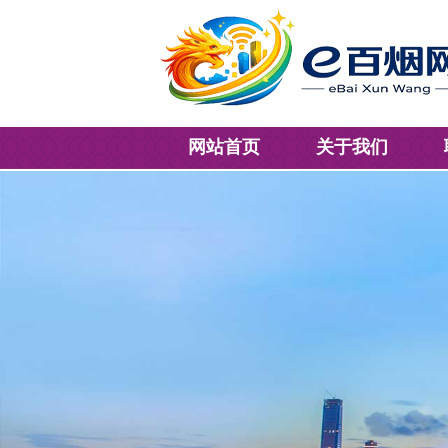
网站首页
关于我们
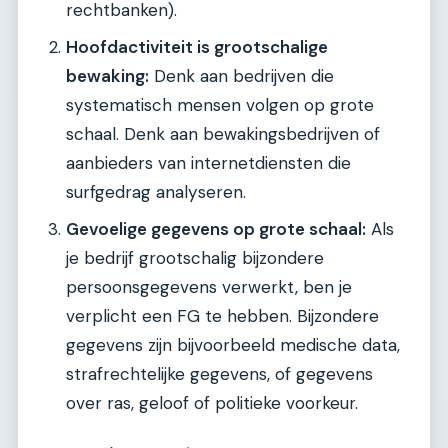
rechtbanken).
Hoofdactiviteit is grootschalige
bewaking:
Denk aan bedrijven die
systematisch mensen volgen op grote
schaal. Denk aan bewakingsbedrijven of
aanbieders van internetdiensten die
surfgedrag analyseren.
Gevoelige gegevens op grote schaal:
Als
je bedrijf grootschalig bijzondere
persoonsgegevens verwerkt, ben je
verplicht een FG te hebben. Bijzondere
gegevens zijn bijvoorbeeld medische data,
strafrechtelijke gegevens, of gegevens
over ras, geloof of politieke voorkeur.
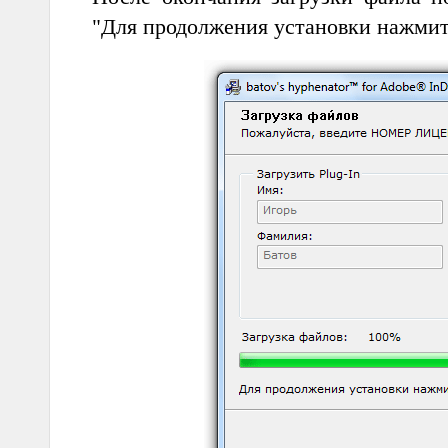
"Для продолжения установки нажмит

----------------

▸ **TO-DO ITEM**:
Rewrite the data as a JSON list of strings, one per line, starting at the line that contains "rechtbanken)." and ending at the last line of the data. Omit blank lines and the pictures.

▸ **SOLUTION FOR THIS EXERCISE**:
[
  "rechtbanken).",
  "Hoofdactiviteit is grootschalige",
  "bewaking:",
  "Denk aan bedrijven die",
  "systematisch mensen volgen op grote",
  "schaal. Denk aan bewakingsbedrijven of",
  "aanbieders van internetdiensten die",
  "surfgedrag analyseren.",
  "Gevoelige gegevens op grote schaal:",
  "Als",
  "je bedrijf grootschalig bijzondere",
  "persoonsgegevens verwerkt, ben je",
  "verplicht een FG te hebben. Bijzondere",
  "gegevens zijn bijvoorbeeld medische data,",
  "strafrechtelijke gegevens, of gegevens",
  "over ras, geloof of politieke voorkeur.",
  "\"Для продолжения установки нажмит"
]